The cigar industry is celebrating a legislative victory against the U.S. Food and Drug Administration as U.S. District Court Judge Amit Mehta has ruled that the warning label requirement imposed on the premium cigar industry by the FDA is illegal. Judge Mehta based his ruling on several conclusions including how the warning label requirement would violate manufacturers’ First Amendment rights and that it violates the Administrative Procedure Act, which outlines how the FDA develops and enforces its rules.
This ruling took into account two lawsuits–Cigar Association of America et. Al v. United States Food and Drug Administration et al. and En Fuego Tobacco Shop et. Al. v. United States Food and Drug Administration et al. In the Enfuego Tobacco Shop case, the FDA argued that because all three plaintiffs in the case had ties to the International Premium Cigar & Pipe Retailers Association (IPCPR), now known as the Premium Cigar Association (PCA), the Enfuego Tobacco Shop lawsuit was invalid. Mehta, however, chose not to acknowledge this claim.
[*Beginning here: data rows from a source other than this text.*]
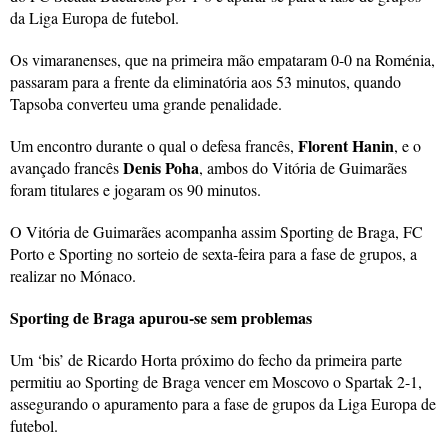
da Liga Europa de futebol.
Os vimaranenses, que na primeira mão empataram 0-0 na Roménia,
passaram para a frente da eliminatória aos 53 minutos, quando
Tapsoba converteu uma grande penalidade.
Florent Hanin
Um encontro durante o qual o defesa francês,
, e o
Denis Poha
avançado francês
, ambos do Vitória de Guimarães
foram titulares e jogaram os 90 minutos.
O Vitória de Guimarães acompanha assim Sporting de Braga, FC
Porto e Sporting no sorteio de sexta-feira para a fase de grupos, a
realizar no Mónaco.
Sporting de Braga apurou-se sem problemas
Um ‘bis’ de Ricardo Horta próximo do fecho da primeira parte
permitiu ao Sporting de Braga vencer em Moscovo o Spartak 2-1,
assegurando o apuramento para a fase de grupos da Liga Europa de
futebol.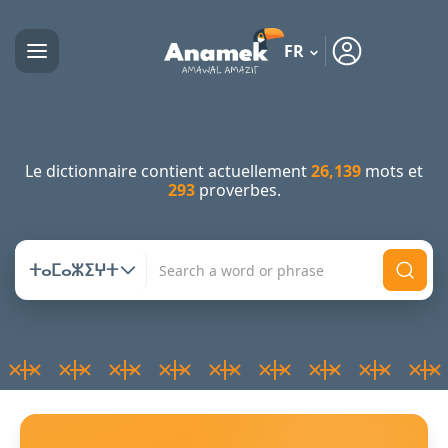
FR
Le dictionnaire contient actuellement
26,139
mots et
293
proverbes.
ⵜⴰⵎⴰⵣⵉⵖⵜ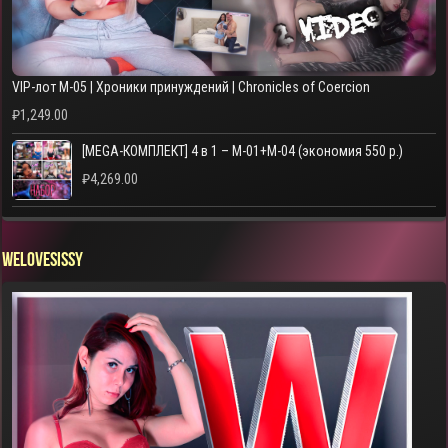
VIP-лот M-05 | Хроники принуждений | Chronicles of Coercion
₽
1,249.00
[MEGA-КОМПЛЕКТ] 4 в 1 – M-01+M-04 (экономия 550 р.)
₽
4,269.00
WELOVESISSY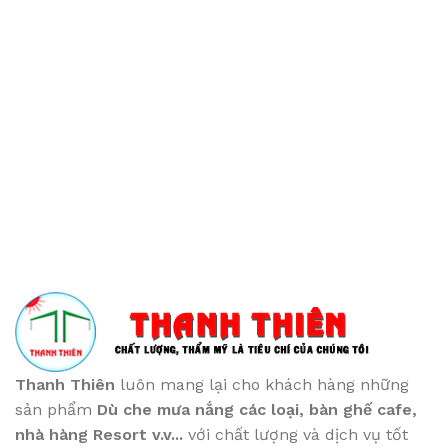
Thanh Thiên
luôn mang lại cho khách hàng những
sản phẩm
Dù che mưa nắng các loại
, bàn ghế cafe
,
nhà hàng Resort v.v...
với chất lượng và dịch vụ tốt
Mehta questioned the entire warning label plan which would require manufacturers to submit warning label plans for their products 12-months in advance. He also questioned the validity of the the law based on who signed it. Mehta’s ruling also questions why the FDA has yet to settle on a definition of a premium cigar, noting that it’s willingness to even consider a premium cigar exemption meant that the agency understands how the premium cigar category is not all the same and may call for a different overall approach when it comes to regulating.